News & Analysis

Uber’s ride-sharing services have not been “banned” in NSW, says David Rohrsheim

- May 1, 2014 3 MIN READ

Yesterday’s announcement by NSW Taxi Council indicated that ride-sharing services go against state legality. The announcement stated specifically that smartphone apps allowing motorists to offer lifts in exchange for money, may face fines up to $110,000.

Under the NSW Act, such services must be provided in a licensed taxi or hire car, by an appropriately accredited driver, authorised by Roads and Maritime Services (RMS). This was interpreted as a ruling out, and perhaps even ‘ban’, of Uber’s ride-sharing services by the state government, causing a stir across the media.

However, according to David Rohrsheim, General Manager of Uber Sydney, their operations have not been “banned” in the state.

“[D]espite what yesterday’s press releases from the NSW Taxi Council and the RMS might suggest, Uber has not been ‘banned’ by anyone and continues to operate. Support among both drivers and riders is stronger than ever,” he said in an email.

The NSW Taxi Council has been calling on the government to regulate ride-sharing apps for some time. If anything, the title of the Council’s press release is misleading: ‘Transport for NSW Bans Ride Sharing Apps’; and this could be a result of “mixed messages” being sent by the Transport department.

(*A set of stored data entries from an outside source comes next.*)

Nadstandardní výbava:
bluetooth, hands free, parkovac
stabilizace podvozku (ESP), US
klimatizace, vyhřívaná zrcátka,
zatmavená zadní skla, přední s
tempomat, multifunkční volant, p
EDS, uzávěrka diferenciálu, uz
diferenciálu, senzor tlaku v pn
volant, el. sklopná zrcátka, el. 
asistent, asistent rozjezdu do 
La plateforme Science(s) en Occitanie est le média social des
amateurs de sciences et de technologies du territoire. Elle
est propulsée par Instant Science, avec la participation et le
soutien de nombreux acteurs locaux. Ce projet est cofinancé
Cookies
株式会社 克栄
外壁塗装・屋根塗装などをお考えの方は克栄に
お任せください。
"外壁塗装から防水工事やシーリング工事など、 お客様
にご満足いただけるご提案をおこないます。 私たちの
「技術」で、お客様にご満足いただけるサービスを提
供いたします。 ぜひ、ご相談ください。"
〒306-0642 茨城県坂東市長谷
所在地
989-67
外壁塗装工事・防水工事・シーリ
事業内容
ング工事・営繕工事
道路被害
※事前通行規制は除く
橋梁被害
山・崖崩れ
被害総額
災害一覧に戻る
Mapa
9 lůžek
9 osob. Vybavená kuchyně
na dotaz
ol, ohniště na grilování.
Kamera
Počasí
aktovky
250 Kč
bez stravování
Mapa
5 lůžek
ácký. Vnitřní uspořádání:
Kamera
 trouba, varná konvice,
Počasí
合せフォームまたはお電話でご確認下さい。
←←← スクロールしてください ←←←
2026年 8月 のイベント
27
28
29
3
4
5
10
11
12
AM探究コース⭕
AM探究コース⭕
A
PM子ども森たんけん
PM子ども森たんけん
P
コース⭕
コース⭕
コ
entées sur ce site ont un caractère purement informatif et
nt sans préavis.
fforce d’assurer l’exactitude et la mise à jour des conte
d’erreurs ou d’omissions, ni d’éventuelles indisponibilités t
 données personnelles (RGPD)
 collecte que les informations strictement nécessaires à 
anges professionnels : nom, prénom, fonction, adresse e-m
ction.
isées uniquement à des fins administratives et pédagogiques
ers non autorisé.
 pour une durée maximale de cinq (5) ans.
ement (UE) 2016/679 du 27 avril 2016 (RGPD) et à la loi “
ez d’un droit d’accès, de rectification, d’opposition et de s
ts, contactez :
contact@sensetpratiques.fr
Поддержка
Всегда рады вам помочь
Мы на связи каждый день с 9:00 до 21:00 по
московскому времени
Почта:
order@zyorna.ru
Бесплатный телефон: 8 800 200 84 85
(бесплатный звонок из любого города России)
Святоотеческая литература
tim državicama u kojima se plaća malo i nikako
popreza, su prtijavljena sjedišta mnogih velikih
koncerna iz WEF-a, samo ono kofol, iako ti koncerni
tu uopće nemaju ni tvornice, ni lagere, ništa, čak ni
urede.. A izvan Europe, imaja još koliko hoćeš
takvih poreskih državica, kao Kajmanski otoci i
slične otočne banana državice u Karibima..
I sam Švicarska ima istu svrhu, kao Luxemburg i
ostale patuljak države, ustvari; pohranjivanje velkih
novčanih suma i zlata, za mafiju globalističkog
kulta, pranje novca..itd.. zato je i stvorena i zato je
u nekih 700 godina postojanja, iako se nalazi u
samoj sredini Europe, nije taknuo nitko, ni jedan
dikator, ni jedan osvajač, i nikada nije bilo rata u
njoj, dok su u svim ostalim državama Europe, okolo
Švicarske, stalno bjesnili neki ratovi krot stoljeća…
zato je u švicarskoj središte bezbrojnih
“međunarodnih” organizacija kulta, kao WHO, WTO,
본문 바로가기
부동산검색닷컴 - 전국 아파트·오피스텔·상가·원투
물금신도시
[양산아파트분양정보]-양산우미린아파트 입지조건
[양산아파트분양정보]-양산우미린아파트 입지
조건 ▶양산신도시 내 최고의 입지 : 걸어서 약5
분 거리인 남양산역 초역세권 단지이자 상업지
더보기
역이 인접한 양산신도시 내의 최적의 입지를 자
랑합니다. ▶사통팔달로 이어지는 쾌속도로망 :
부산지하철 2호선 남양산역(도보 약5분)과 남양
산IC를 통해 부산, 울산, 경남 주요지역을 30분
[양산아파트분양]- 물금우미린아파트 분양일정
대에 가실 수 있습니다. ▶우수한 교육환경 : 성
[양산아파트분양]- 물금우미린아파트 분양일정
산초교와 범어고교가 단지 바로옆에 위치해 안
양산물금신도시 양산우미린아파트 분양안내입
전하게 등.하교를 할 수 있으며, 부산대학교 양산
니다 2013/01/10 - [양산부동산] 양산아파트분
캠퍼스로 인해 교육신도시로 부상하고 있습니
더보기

According to The Sydney Morning Herald, on Wednesday last week, NSW Minister for Transport Gladys Berejiklian’s department said that NSW’s Roads and Maritime Services had requested a meeting with Uber to discuss how the NSW Passenger Transport Act applied to the service, and how Uber would respond to its obligations under the act.

But in a 2GB radio interview on Thursday night, Berejiklian said there was no problem unless Uber called itself a ‘taxi service’: “You don’t want to limit people’s choice because, at the end of the day, it does come down to choice.”

According to The Sydney Morning Herald, Victorian Taxi Service Commissioner, Graham Samuel said the services didn’t appear to be complying with Victorian law.

If it comes down to semantics, Uber’s ride-sharing division doesn’t call itself a “taxi service” – but an alternative to taxis, as underscored in their latest media release.

In the release, Uber announced that throughout May, drivers using uberX will provide free rides out of the Kings Cross Precinct during weekend lockout hours (1.30am to 3:30am).

“Uber is a force for positive change in Sydney transport, and our ride-sharing community is now throwing it’s energy behind one of the State’s toughest safety challenges – Kings Cross,” Rohrsheim said.

Statistics collected in Chicago, as Rohrshein pointed out, revealed that Uber’s technology can reduce the rate of taxicab-located crimes by 20 percent.

The free rides initiative not only follows the buzz around NSW Passenger Transport Act, but also a revelation earlier in April about the dangers of catching a cab in Sydney. Serious complaints had been made towards a 55-year-old taxi driver in Nicholas Charles Brown, according to The Sydney Morning Herald

The “string of complaints” included “overcharging, short-changing, smoking, failing to assist a pregnant woman, being rude, aggressive, not knowing the way from the city to the airport and ‘consuming alcohol and driving recklessly whilst conveying passengers’.”

In the new release, Rohrsheim reminds us of this incident, as well as the other disadvantages of catching a regular taxi: 1) waiting on the street with no option to return to a bar; 2) hoping that there are a few taxis not returning to base for changeover; 3) waving your arm about until a taxi chooses your fare; 4) remaining an anonymous passenger; and 5) knowing that $9 of a typical $25 fare is kept by the taxi owner, plus an additional 10 percent to CabCharge if you didn’t have cash in hand.

The latest release appears to be strategic – perhaps even a polite reminder that Uber’s ride-sharing services does not mask itself as a ‘taxi service’. It’s disrupting the taxi industry by offering what has been deemed as a ‘safer’ alternative.

Uber’s taxi services is different to their ride-sharing services, as suggested in the final paragraph of the release: “If you’d prefer to travel with a professional transportation provider, you can still choose Uber Black for a luxury hire car experience, or uberTAXI for a regular taxi.”